PIETRO CANNELLA. Perfetto. Le chiedo due giudizi, due valutazioni, secondo le sue conoscenze: una sul dottor Cassini. Che idea se ne è fatto? Chi era, che faceva?

GIUSEPPE PITITTO, Magistrato di Cassazione presso la corte d'appello di L'Aquila. Nessuna. Nessuna perché credo di averlo visto quando venne a parlarmi di queste fotografie e non ricordo se l'ho sentito, se ho assunto sommarie informazioni qualche altra volta. Se lo vedessi, non lo riconoscerei neanche.

PIETRO CANNELLA. Il dottor Cassini è legato, peraltro, al rientro del testimone che poi accusò Hassan, in maniera anche rocambolesca.

GIUSEPPE PITITTO, Magistrato di Cassazione presso la corte d'appello di L'Aquila. Questo l'ho letto.

PIETRO CANNELLA. L'omicidio del maresciallo Li Causi è mai entrato...

GIUSEPPE PITITTO, Magistrato di Cassazione presso la corte d'appello di L'Aquila. No.

PIETRO CANNELLA. Almeno nel periodo di sua competenza...

GIUSEPPE PITITTO, Magistrato di Cassazione presso la corte d'appello di L'Aquila. No.

PIETRO CANNELLA. Va bene, la ringrazio.

Materiale mostrato:

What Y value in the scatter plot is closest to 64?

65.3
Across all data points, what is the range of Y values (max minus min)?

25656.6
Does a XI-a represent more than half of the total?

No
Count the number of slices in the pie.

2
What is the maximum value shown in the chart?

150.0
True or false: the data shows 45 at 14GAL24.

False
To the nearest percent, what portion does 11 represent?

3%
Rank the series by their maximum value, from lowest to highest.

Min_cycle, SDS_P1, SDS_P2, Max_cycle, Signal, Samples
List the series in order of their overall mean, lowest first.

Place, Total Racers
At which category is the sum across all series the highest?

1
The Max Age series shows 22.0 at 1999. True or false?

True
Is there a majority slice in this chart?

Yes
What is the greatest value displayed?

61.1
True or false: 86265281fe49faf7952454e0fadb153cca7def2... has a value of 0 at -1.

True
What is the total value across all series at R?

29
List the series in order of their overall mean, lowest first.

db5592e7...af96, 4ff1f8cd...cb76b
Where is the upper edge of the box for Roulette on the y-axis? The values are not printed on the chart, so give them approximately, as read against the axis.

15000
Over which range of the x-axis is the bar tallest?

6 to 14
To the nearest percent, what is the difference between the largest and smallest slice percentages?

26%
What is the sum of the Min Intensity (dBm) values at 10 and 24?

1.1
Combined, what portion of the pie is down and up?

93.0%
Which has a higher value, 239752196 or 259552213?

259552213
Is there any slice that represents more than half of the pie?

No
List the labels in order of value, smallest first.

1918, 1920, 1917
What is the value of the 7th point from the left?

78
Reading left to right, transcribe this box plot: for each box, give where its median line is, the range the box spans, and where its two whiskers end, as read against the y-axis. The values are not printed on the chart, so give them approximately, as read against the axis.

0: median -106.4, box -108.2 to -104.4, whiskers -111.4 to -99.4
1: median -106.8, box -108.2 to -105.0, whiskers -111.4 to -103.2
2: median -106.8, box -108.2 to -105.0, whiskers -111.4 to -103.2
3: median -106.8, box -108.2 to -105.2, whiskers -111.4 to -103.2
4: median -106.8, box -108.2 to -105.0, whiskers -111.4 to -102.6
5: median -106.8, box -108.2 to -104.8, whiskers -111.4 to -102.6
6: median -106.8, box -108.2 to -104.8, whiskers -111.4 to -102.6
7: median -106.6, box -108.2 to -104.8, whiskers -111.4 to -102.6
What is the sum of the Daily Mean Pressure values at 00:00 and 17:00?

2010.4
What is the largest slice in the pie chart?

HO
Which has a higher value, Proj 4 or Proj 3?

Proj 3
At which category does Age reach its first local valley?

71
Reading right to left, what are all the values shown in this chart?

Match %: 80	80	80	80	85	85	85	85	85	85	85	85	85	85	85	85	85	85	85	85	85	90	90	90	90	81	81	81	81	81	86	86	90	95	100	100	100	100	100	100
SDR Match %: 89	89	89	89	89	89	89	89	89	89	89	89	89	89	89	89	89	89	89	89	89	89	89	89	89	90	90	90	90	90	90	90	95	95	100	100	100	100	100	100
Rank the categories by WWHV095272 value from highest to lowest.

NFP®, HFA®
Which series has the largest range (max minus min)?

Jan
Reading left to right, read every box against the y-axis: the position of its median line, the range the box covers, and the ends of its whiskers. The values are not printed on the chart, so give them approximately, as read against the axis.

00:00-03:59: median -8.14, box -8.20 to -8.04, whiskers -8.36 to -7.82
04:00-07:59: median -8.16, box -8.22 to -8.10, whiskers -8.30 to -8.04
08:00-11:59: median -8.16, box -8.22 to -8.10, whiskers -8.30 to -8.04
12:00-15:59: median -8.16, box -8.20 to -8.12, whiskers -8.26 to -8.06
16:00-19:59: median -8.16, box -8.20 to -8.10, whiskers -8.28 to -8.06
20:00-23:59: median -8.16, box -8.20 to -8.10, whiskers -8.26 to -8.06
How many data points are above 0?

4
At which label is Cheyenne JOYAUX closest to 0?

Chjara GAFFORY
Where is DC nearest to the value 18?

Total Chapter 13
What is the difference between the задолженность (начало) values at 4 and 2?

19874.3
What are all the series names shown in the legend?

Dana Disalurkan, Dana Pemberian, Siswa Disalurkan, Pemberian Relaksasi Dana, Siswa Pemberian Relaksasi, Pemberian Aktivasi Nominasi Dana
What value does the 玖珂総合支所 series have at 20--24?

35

Domande di studio:
A) Nel testo fornito, riformula in modo più sintetico l'intervento di Giuseppe Pititto che comincia con «Nessuna. Nessuna perché credo», conservandone i fatti principali.
B) Riprendi la trascrizione dell'audizione di Giuseppe Pititto e proseguila dopo l'ultima battuta riportata.

Risposte scritte:
A) Pititto non ha alcuna idea del dottor Cassini. Crede di averlo visto solo quando questi andò a parlargli delle fotografie. Non ricorda se lo abbia sentito o ne abbia assunto sommarie informazioni in altre occasioni. Dice che, vedendolo, non lo riconoscerebbe.

B)
PRESIDENTE. Rajola?

GIUSEPPE PITITTO, Magistrato di Cassazione presso la corte d'appello di L'Aquila. No, non sono nomi che abbiano richiamato la mia attenzione. Può darsi che negli atti ci fossero, ma non hanno richiamato la mia attenzione.

PRESIDENTE. Prego, onorevole Caldarola.

GIUSEPPE CALDAROLA. So che lei non mi può rispondere, però cercare di capire un po'di più riguardo a questa fonte sarà il leit motiv della Commissione, almeno per quanto mi riguarda.
Di questa fonte non si fa il nome perché è stato messo il segreto di Stato?

GIUSEPPE PITITTO, Magistrato di Cassazione presso la corte d'appello di L'Aquila. No, onorevole. Hanno applicato la norma del codice di procedura penale che consente alla polizia giudiziaria di non rivelare i nominativi.

GIUSEPPE CALDAROLA. Esattamente. Che a lei risulti, questa fonte è italiana o somala?

GIUSEPPE PITITTO, Magistrato di Cassazione presso la corte d'appello di L'Aquila. Le rispondo in base ai miei ricordi: credo che fosse somala, e dico questo perché mi pare di ricordare che una delle ragioni per cui non si dichiarava questa fonte era che ci potessero essere delle ritorsioni in Somalia contro i suoi familiari.

GIUSEPPE CALDAROLA. Questa fonte, secondo quello che può aver percepito, più che saputo, immagino, è una fonte utile al servizio segreto civile italiano o anche ad altri servizi segreti?

GIUSEPPE PITITTO, Magistrato di Cassazione presso la corte d'appello di L'Aquila. A me non fu detto di alcun collegamento tra questa fonte e alcun servizio segreto.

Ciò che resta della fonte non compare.